**WHAT IS NEEDED:** Print exactly the first lines of the records. Stop after the line containing "2:55:00| I would", and leave every picture out.
* * *
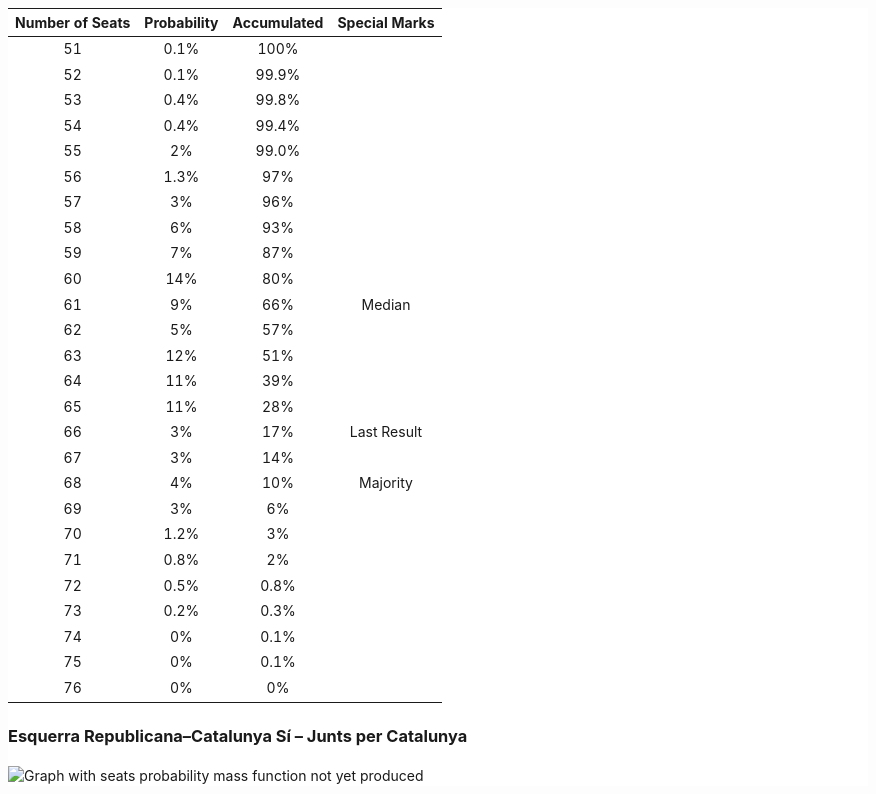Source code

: | Number of Seats | Probability | Accumulated | Special Marks |
|:---------------:|:-----------:|:-----------:|:-------------:|
| 51 | 0.1% | 100% |  |
| 52 | 0.1% | 99.9% |  |
| 53 | 0.4% | 99.8% |  |
| 54 | 0.4% | 99.4% |  |
| 55 | 2% | 99.0% |  |
| 56 | 1.3% | 97% |  |
| 57 | 3% | 96% |  |
| 58 | 6% | 93% |  |
| 59 | 7% | 87% |  |
| 60 | 14% | 80% |  |
| 61 | 9% | 66% | Median |
| 62 | 5% | 57% |  |
| 63 | 12% | 51% |  |
| 64 | 11% | 39% |  |
| 65 | 11% | 28% |  |
| 66 | 3% | 17% | Last Result |
| 67 | 3% | 14% |  |
| 68 | 4% | 10% | Majority |
| 69 | 3% | 6% |  |
| 70 | 1.2% | 3% |  |
| 71 | 0.8% | 2% |  |
| 72 | 0.5% | 0.8% |  |
| 73 | 0.2% | 0.3% |  |
| 74 | 0% | 0.1% |  |
| 75 | 0% | 0.1% |  |
| 76 | 0% | 0% |  |

### Esquerra Republicana–Catalunya Sí – Junts per Catalunya

![Graph with seats probability mass function not yet produced](2021-02-12-GESOP-coalitions-seats-pmf-erc–jxcat.png "Seats Probability Mass Function")
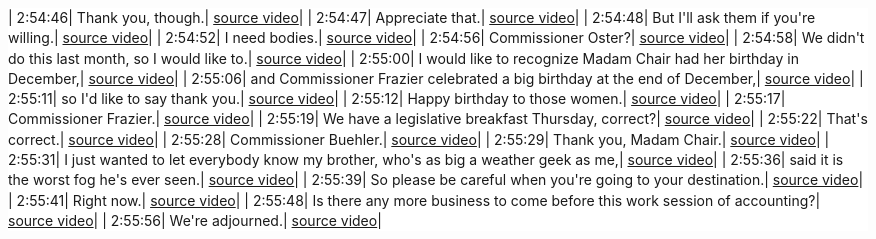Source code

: | 2:54:46| Thank you, though.| [source video](https://archive.org/details/co-com-ws-r-1467-230117?start=10486)|
| 2:54:47| Appreciate that.| [source video](https://archive.org/details/co-com-ws-r-1467-230117?start=10487)|
| 2:54:48| But I'll ask them if you're willing.| [source video](https://archive.org/details/co-com-ws-r-1467-230117?start=10488)|
| 2:54:52| I need bodies.| [source video](https://archive.org/details/co-com-ws-r-1467-230117?start=10492)|
| 2:54:56| Commissioner Oster?| [source video](https://archive.org/details/co-com-ws-r-1467-230117?start=10496)|
| 2:54:58| We didn't do this last month, so I would like to.| [source video](https://archive.org/details/co-com-ws-r-1467-230117?start=10498)|
| 2:55:00| I would like to recognize Madam Chair had her birthday in December,| [source video](https://archive.org/details/co-com-ws-r-1467-230117?start=10500)|
| 2:55:06| and Commissioner Frazier celebrated a big birthday at the end of December,| [source video](https://archive.org/details/co-com-ws-r-1467-230117?start=10506)|
| 2:55:11| so I'd like to say thank you.| [source video](https://archive.org/details/co-com-ws-r-1467-230117?start=10511)|
| 2:55:12| Happy birthday to those women.| [source video](https://archive.org/details/co-com-ws-r-1467-230117?start=10512)|
| 2:55:17| Commissioner Frazier.| [source video](https://archive.org/details/co-com-ws-r-1467-230117?start=10517)|
| 2:55:19| We have a legislative breakfast Thursday, correct?| [source video](https://archive.org/details/co-com-ws-r-1467-230117?start=10519)|
| 2:55:22| That's correct.| [source video](https://archive.org/details/co-com-ws-r-1467-230117?start=10522)|
| 2:55:28| Commissioner Buehler.| [source video](https://archive.org/details/co-com-ws-r-1467-230117?start=10528)|
| 2:55:29| Thank you, Madam Chair.| [source video](https://archive.org/details/co-com-ws-r-1467-230117?start=10529)|
| 2:55:31| I just wanted to let everybody know my brother, who's as big a weather geek as me,| [source video](https://archive.org/details/co-com-ws-r-1467-230117?start=10531)|
| 2:55:36| said it is the worst fog he's ever seen.| [source video](https://archive.org/details/co-com-ws-r-1467-230117?start=10536)|
| 2:55:39| So please be careful when you're going to your destination.| [source video](https://archive.org/details/co-com-ws-r-1467-230117?start=10539)|
| 2:55:41| Right now.| [source video](https://archive.org/details/co-com-ws-r-1467-230117?start=10541)|
| 2:55:48| Is there any more business to come before this work session of accounting?| [source video](https://archive.org/details/co-com-ws-r-1467-230117?start=10548)|
| 2:55:56| We're adjourned.| [source video](https://archive.org/details/co-com-ws-r-1467-230117?start=10556)|
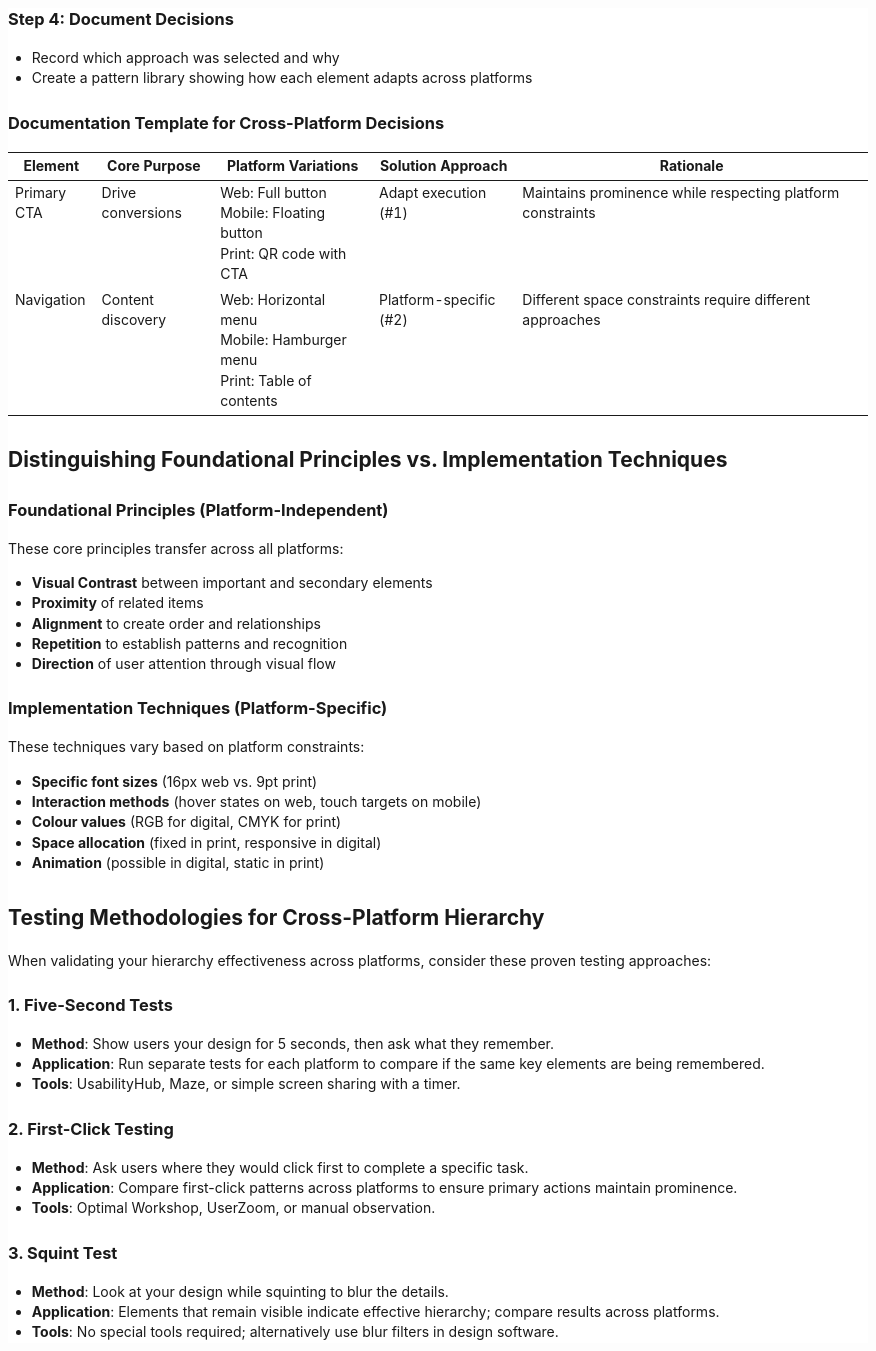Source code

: ### Step 4: Document Decisions
- Record which approach was selected and why
- Create a pattern library showing how each element adapts across platforms

### Documentation Template for Cross-Platform Decisions

| Element | Core Purpose | Platform Variations | Solution Approach | Rationale |
|---------|--------------|---------------------|-------------------|-----------|
| Primary CTA | Drive conversions | Web: Full button<br>Mobile: Floating button<br>Print: QR code with CTA | Adapt execution (#1) | Maintains prominence while respecting platform constraints |
| Navigation | Content discovery | Web: Horizontal menu<br>Mobile: Hamburger menu<br>Print: Table of contents | Platform-specific (#2) | Different space constraints require different approaches |

## Distinguishing Foundational Principles vs. Implementation Techniques

### Foundational Principles (Platform-Independent)
These core principles transfer across all platforms:
- **Visual Contrast** between important and secondary elements
- **Proximity** of related items
- **Alignment** to create order and relationships
- **Repetition** to establish patterns and recognition
- **Direction** of user attention through visual flow

### Implementation Techniques (Platform-Specific)
These techniques vary based on platform constraints:
- **Specific font sizes** (16px web vs. 9pt print)
- **Interaction methods** (hover states on web, touch targets on mobile)
- **Colour values** (RGB for digital, CMYK for print)
- **Space allocation** (fixed in print, responsive in digital)
- **Animation** (possible in digital, static in print)

## Testing Methodologies for Cross-Platform Hierarchy

When validating your hierarchy effectiveness across platforms, consider these proven testing approaches:

### 1. Five-Second Tests
- **Method**: Show users your design for 5 seconds, then ask what they remember.
- **Application**: Run separate tests for each platform to compare if the same key elements are being remembered.
- **Tools**: UsabilityHub, Maze, or simple screen sharing with a timer.

### 2. First-Click Testing
- **Method**: Ask users where they would click first to complete a specific task.
- **Application**: Compare first-click patterns across platforms to ensure primary actions maintain prominence.
- **Tools**: Optimal Workshop, UserZoom, or manual observation.

### 3. Squint Test
- **Method**: Look at your design while squinting to blur the details.
- **Application**: Elements that remain visible indicate effective hierarchy; compare results across platforms.
- **Tools**: No special tools required; alternatively use blur filters in design software.
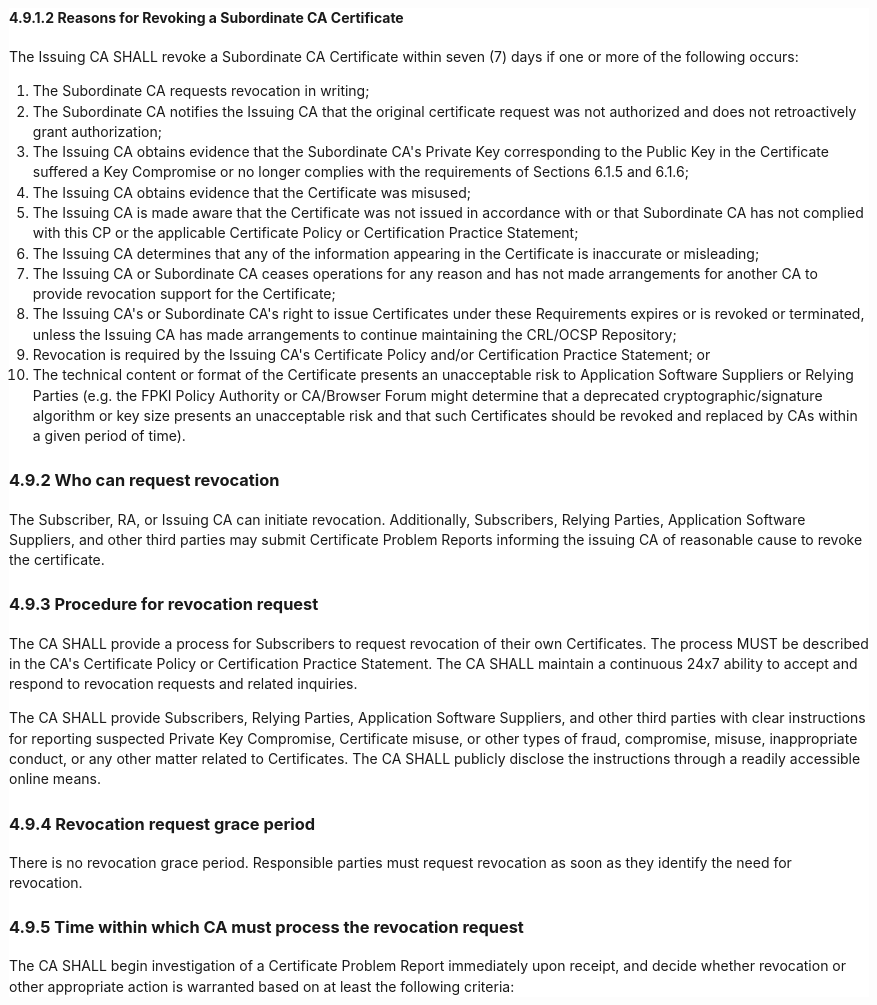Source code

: #### 4.9.1.2 Reasons for Revoking a Subordinate CA Certificate
The Issuing CA SHALL revoke a Subordinate CA Certificate within seven (7) days if one or more of the following occurs:

1. The Subordinate CA requests revocation in writing;
2. The Subordinate CA notifies the Issuing CA that the original certificate request was not authorized and does not retroactively grant authorization;
3. The Issuing CA obtains evidence that the Subordinate CA's Private Key corresponding to the Public Key in the Certificate suffered a Key Compromise or no longer complies with the requirements of Sections 6.1.5 and 6.1.6;
4. The Issuing CA obtains evidence that the Certificate was misused;
5. The Issuing CA is made aware that the Certificate was not issued in accordance with or that Subordinate CA has not complied with this CP or the applicable Certificate Policy or Certification Practice Statement;
6. The Issuing CA determines that any of the information appearing in the Certificate is inaccurate or misleading;
7. The Issuing CA or Subordinate CA ceases operations for any reason and has not made arrangements for another CA to provide revocation support for the Certificate;
8. The Issuing CA's or Subordinate CA's right to issue Certificates under these Requirements expires or is revoked or terminated, unless the Issuing CA has made arrangements to continue maintaining the CRL/OCSP Repository;
9. Revocation is required by the Issuing CA's Certificate Policy and/or Certification Practice Statement; or
10. The technical content or format of the Certificate presents an unacceptable risk to Application Software Suppliers or Relying Parties (e.g. the FPKI Policy Authority or CA/Browser Forum might determine that a deprecated cryptographic/signature algorithm or key size presents an unacceptable risk and that such Certificates should be revoked and replaced by CAs within a given period of time).

### 4.9.2 Who can request revocation
The Subscriber, RA, or Issuing CA can initiate revocation. Additionally, Subscribers, Relying Parties, Application Software Suppliers, and other third parties may submit Certificate Problem Reports informing the issuing CA of reasonable cause to revoke the certificate.

### 4.9.3 Procedure for revocation request
The CA SHALL provide a process for Subscribers to request revocation of their own Certificates. The process MUST be described in the CA's Certificate Policy or Certification Practice Statement. The CA SHALL maintain a continuous 24x7 ability to accept and respond to revocation requests and related inquiries.

The CA SHALL provide Subscribers, Relying Parties, Application Software Suppliers, and other third parties with clear instructions for reporting suspected Private Key Compromise, Certificate misuse, or other types of fraud, compromise, misuse, inappropriate conduct, or any other matter related to Certificates. The CA SHALL publicly disclose the instructions through a readily accessible online means.

### 4.9.4 Revocation request grace period
There is no revocation grace period. Responsible parties must request revocation as soon as they identify the need for revocation.

### 4.9.5 Time within which CA must process the revocation request
The CA SHALL begin investigation of a Certificate Problem Report immediately upon receipt, and decide whether revocation or other appropriate action is warranted based on at least the following criteria:
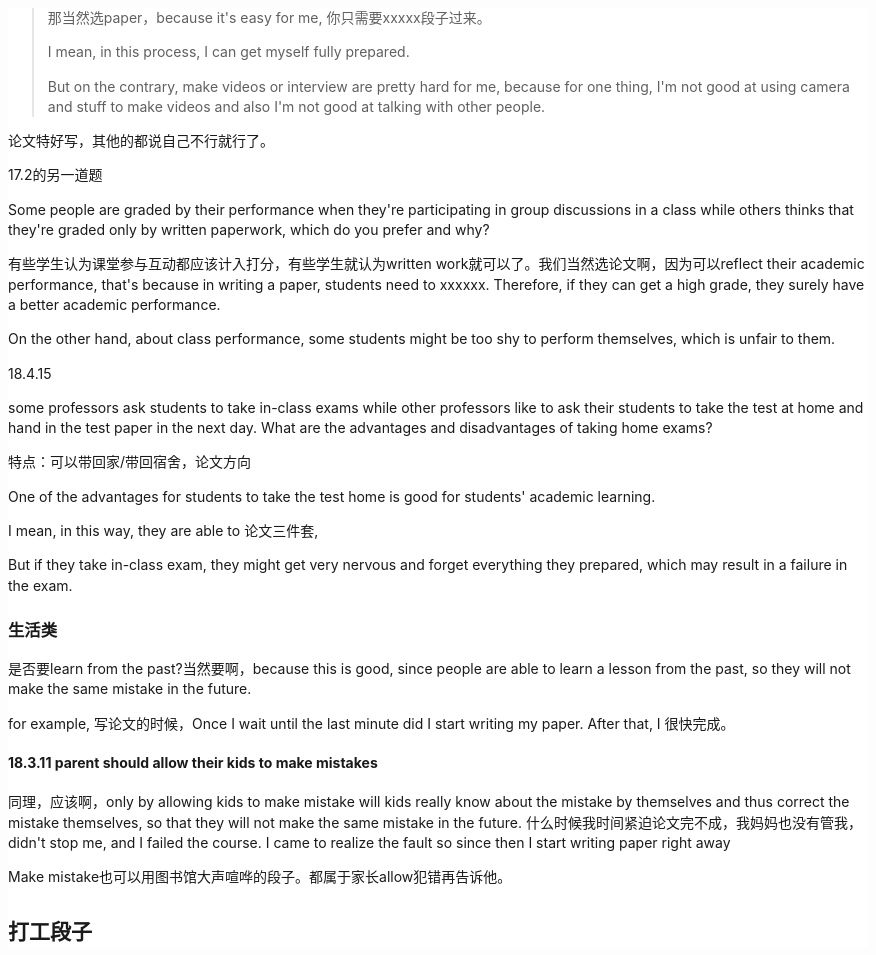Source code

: >   那当然选paper，because it's easy for me, 你只需要xxxxx段子过来。
>
>   I mean, in this process, I can get myself fully prepared.
>
>   But on the contrary, make videos or interview are pretty hard for me, because for one thing, I'm not good at using camera and stuff to make videos and also I'm not good at talking with other people.

论文特好写，其他的都说自己不行就行了。

17.2的另一道题

Some people are graded by their performance when they're participating in group discussions in a class while others thinks that they're graded only by written paperwork, which do you prefer and why?

有些学生认为课堂参与互动都应该计入打分，有些学生就认为written work就可以了。我们当然选论文啊，因为可以reflect their academic performance, that's because in writing a paper, students need to xxxxxx. Therefore, if they can get a high grade, they surely have a better academic performance.

On the other hand, about class performance, some students might be too shy to perform themselves, which is unfair to them.

18.4.15

some professors ask students to take in-class exams while other professors like to ask their students to take the test at home and hand in the test paper in the next day. What are the advantages and disadvantages of taking home exams?

特点：可以带回家/带回宿舍，论文方向

One of the advantages for students to take the test home is good for students' academic learning.

I mean, in this way, they are able to 论文三件套, 

But if they take in-class exam, they might get very nervous and forget everything they prepared, which may result in a failure in the exam.

### 生活类



是否要learn from the past?当然要啊，because this is good, since people are able to learn a lesson from the past, so they will not make the same mistake in the future.

for example, 写论文的时候，Once I wait until the last minute did I start writing my paper. After that, I 很快完成。

#### 18.3.11 parent should allow their kids to make mistakes



同理，应该啊，only by allowing kids to make mistake will kids really know about the mistake by themselves and thus correct the mistake themselves, so that they will not make the same mistake in the future. 什么时候我时间紧迫论文完不成，我妈妈也没有管我，didn't stop me, and I failed the course. I came to realize the fault so since then I start writing paper right away

Make mistake也可以用图书馆大声喧哗的段子。都属于家长allow犯错再告诉他。

## 打工段子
* * *
**TASK RESPONSE:**
Source code

: | Number of Seats | Probability | Accumulated | Special Marks |
|:---------------:|:-----------:|:-----------:|:-------------:|
| 51 | 0.1% | 100% |  |
| 52 | 0.1% | 99.9% |  |
| 53 | 0.4% | 99.8% |  |
| 54 | 0.4% | 99.4% |  |
| 55 | 2% | 99.0% |  |
| 56 | 1.3% | 97% |  |
| 57 | 3% | 96% |  |
| 58 | 6% | 93% |  |
| 59 | 7% | 87% |  |
| 60 | 14% | 80% |  |
| 61 | 9% | 66% | Median |
| 62 | 5% | 57% |  |
| 63 | 12% | 51% |  |
| 64 | 11% | 39% |  |
| 65 | 11% | 28% |  |
| 66 | 3% | 17% | Last Result |
| 67 | 3% | 14% |  |
| 68 | 4% | 10% | Majority |
| 69 | 3% | 6% |  |
| 70 | 1.2% | 3% |  |
| 71 | 0.8% | 2% |  |
| 72 | 0.5% | 0.8% |  |
| 73 | 0.2% | 0.3% |  |
| 74 | 0% | 0.1% |  |
| 75 | 0% | 0.1% |  |
| 76 | 0% | 0% |  |

### Esquerra Republicana–Catalunya Sí – Junts per Catalunya

![Graph with seats probability mass function not yet produced](2021-02-12-GESOP-coalitions-seats-pmf-erc–jxcat.png "Seats Probability Mass Function")
Source code

: | 2:54:46| Thank you, though.| [source video](https://archive.org/details/co-com-ws-r-1467-230117?start=10486)|
| 2:54:47| Appreciate that.| [source video](https://archive.org/details/co-com-ws-r-1467-230117?start=10487)|
| 2:54:48| But I'll ask them if you're willing.| [source video](https://archive.org/details/co-com-ws-r-1467-230117?start=10488)|
| 2:54:52| I need bodies.| [source video](https://archive.org/details/co-com-ws-r-1467-230117?start=10492)|
| 2:54:56| Commissioner Oster?| [source video](https://archive.org/details/co-com-ws-r-1467-230117?start=10496)|
| 2:54:58| We didn't do this last month, so I would like to.| [source video](https://archive.org/details/co-com-ws-r-1467-230117?start=10498)|
| 2:55:00| I would like to recognize Madam Chair had her birthday in December,| [source video](https://archive.org/details/co-com-ws-r-1467-230117?start=10500)|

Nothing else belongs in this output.